La mécanique humaine

Toutes les activités qu’il pratique sont également une revanche sur la vie, pour lui qui est issu d’un milieu relativement modeste. C’est sa curiosité pour la “mécanique humaine” qui l’a poussé vers le métier d’infirmier. En 1996, il sort diplômé de l’Ifsi de Bourgoin-Jallieu en Isère avec un mémoire consacré à l’historique de l’aide médicale urgente, de l’antiquité à nos jours. Pas étonnant qu’il passe ensuite de la théorie à la pratique ! D’abord via des actions humanitaires, en effectuant des suivis médicaux dans divers dispensaires (au Venezuela, Togo, Honduras et en Mauritanie). Devenu infirmier au Samu de Grenoble (entre juin 2001 et novembre 2005), il est également officier infirmier sapeur-pompier (de 2006 à 2010). Enfin, jusqu’en janvier 2011, il répond régulièrement à la demande de prestataires de services qui le missionnent pour assurer l’hygiène et la santé au quotidien du personnel de grands groupes. C’est ainsi qu’il travaille successivement sur une plateforme pétrolière au Bénin, à bord d’un navire en Mer du Nord, sur un barrage d’Alstom au Soudan… Se sent-il infirmier baroudeur ? Forcément un peu ! « Mon diplôme d’infirmier, je l’ai déjà usé. Chez moi, l’urgence, c’est un peu comme une seconde nature. »

Avec son franc-parler, qui ne lui vaut d’ailleurs pas que des amis, que pense-t-il aujourd’hui de son exercice en libéral ?

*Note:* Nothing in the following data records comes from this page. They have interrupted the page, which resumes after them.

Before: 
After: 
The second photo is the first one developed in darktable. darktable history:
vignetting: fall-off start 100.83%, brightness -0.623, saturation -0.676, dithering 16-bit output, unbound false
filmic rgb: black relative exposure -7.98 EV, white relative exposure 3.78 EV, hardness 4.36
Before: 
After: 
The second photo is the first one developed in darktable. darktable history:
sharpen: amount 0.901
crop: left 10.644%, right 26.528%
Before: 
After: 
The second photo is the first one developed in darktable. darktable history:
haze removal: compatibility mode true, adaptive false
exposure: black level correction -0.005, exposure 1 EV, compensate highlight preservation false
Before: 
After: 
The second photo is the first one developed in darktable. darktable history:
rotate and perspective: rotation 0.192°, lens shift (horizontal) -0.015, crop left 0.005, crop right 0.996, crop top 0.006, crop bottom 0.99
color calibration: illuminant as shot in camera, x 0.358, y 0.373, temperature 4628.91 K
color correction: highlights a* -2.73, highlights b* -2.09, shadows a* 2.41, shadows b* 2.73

Coups de gueule et de cœur

Cartons rouges « à certains médecins, qui continuent d’écrire de manière illisible. L’erreur médicale peut commencer par là ». Concernant la facturation dégressive des soins, « elle pousse des professionnels à abandonner les toilettes ou même à frauder. Ma solution serait de payer les infirmiers libéraux selon une moyenne établie nationalement. Fini les déclarations pour nous et les relectures de la Sécu… ». Mais tout le monde ne travaille pas sur le même rythme ? « Parlons-en, du rythme, justement. Certains collègues n’exagèrent-ils pas quand ils voient jusqu’à quarante clients par matin ? En libéral, il y a très peu de contrôle. On manque aussi parfois de repères, contrairement à l’hôpital où l’on est noté. Et puis, pourquoi se fréquente-t-on si peu entre libéraux ? Moi, par exemple, j’aimerais que l’on réfléchisse ensemble à l’amélioration des pratiques. À quand aussi une charte du patient à domicile ? » Ses envies de progresser en équipe prennent actuellement forme via la constitution du pôle de santé Carnot, au sein d’un immeuble de Vichy, où travaillent déjà plusieurs infirmiers libéraux, un ostéopathe et un professeur de Qi Gong. « Je recherche encore d’autres candidats, parmi les professions médicales, paramédicales ou bien-être. »* Un chantier en cours, sur lequel il travaille d’arrache-pied, comme à son habitude.